The methods for prime number judgment include probabilistic primality testing methods such as the Rabin method and deterministic primality testing methods such as the Pocklington method. Comparing the probabilistic primality testing methods with the deterministic primality testing methods, the former do not provide a judgment error rate of zero, but the processing time is short, while the latter involve a long processing time but do provide a judgment error rate of zero.
Now, when prime numbers are used in cryptosystems that employ the prime factoring problem, such as the RSA cryptosystem, for example, it is of course desirable that the prime numbers used be such as will be highly resistant to attack by prime factoring methods. Among the typical prime factoring methods which are known are the P−1 method and the P+1 method. The P−1 method is an attack method wherewith it is relatively easy to prime factor a number N, using a prime number solution algorithm, in cases where N=PQ (where P and Q are primes), and P−1 is formed only from the product of small primes. Similarly, the P+1 method is an attack method wherewith it is relatively easy to prime factor a number N, using a prime number solution algorithm, in cases where N=PQ (where P and Q are primes), and P+1 is formed only from the product of small primes.

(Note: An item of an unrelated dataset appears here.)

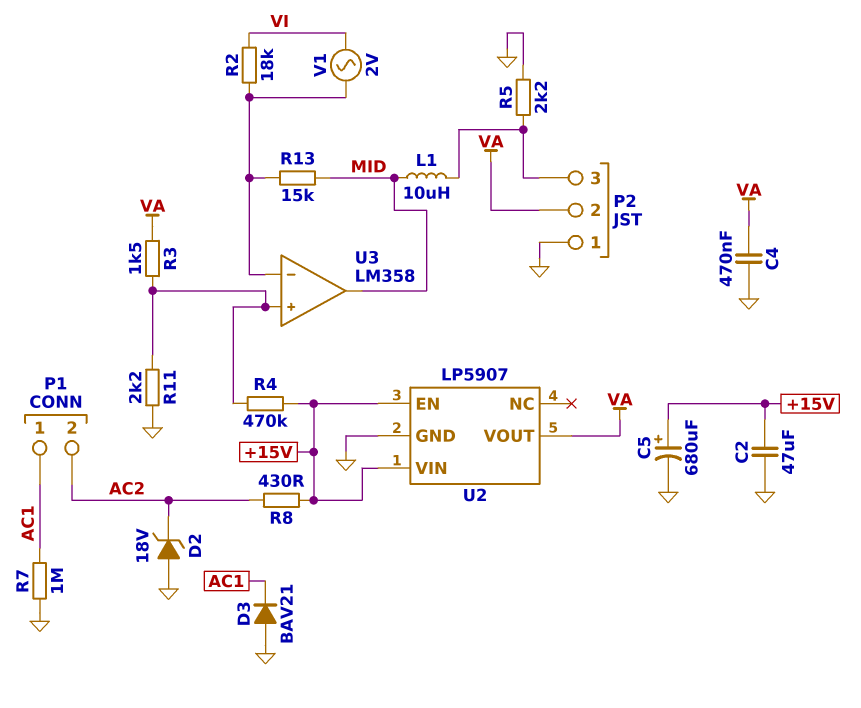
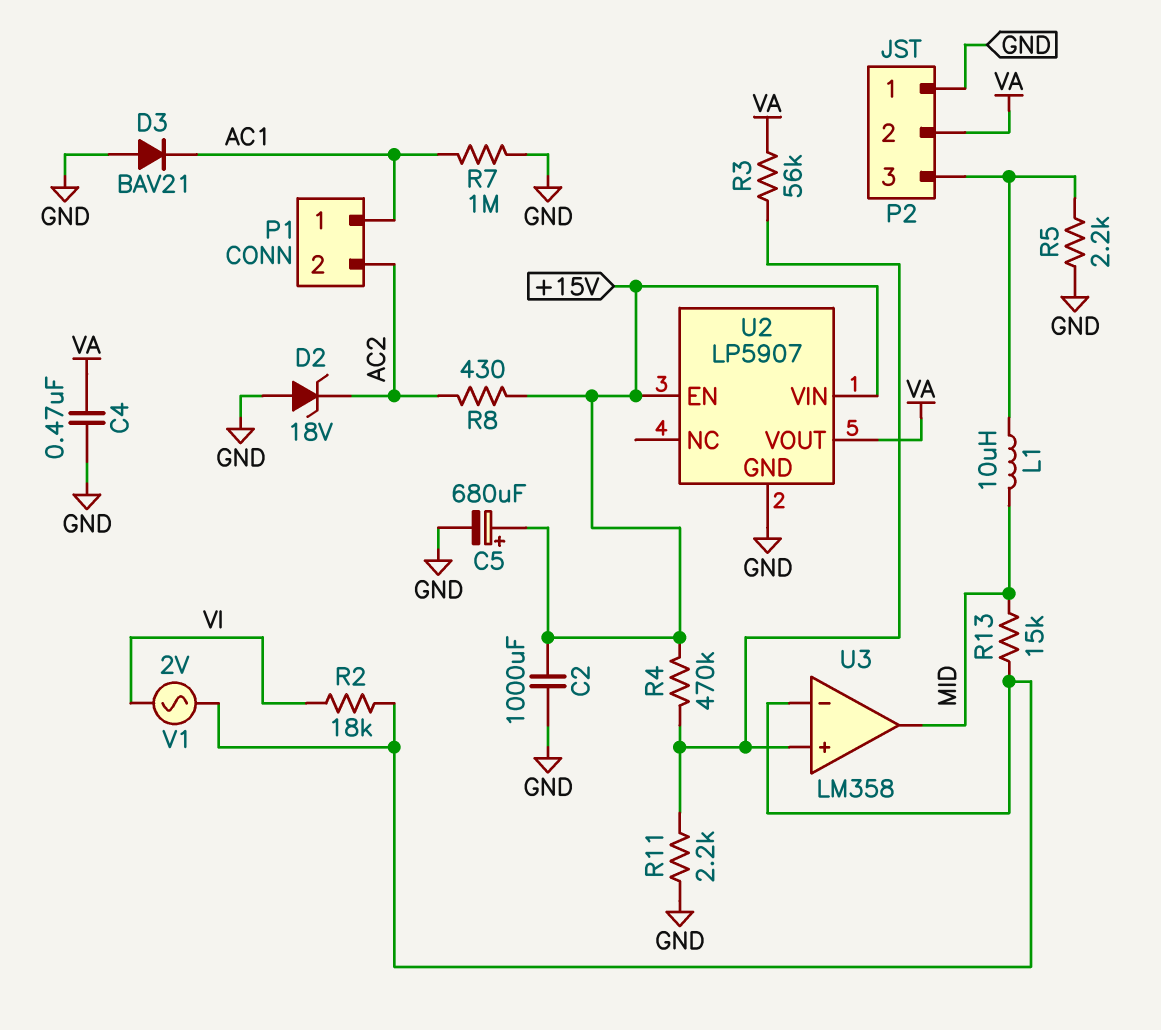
C2: 47uF (+15V, GND) -> 1000uF (+15V, GND)
R3: 1.5k (U3/in+, VA) -> 56k (U3/in+, VA)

Thus it is crucial to be able to efficiently generate prime numbers that are highly resistant to attack by the P−1 and P+1 methods (known collectively as the P±1 method), particularly in cases where the prime numbers generated are used in a cryptosystem. With the conventional prime number generation methods described earlier, however, prime candidates are generated randomly without thought to the question of attack resistance. Hence there is a problem that such generation methods cannot efficiently generate prime numbers that are highly resistant to the P±1 method.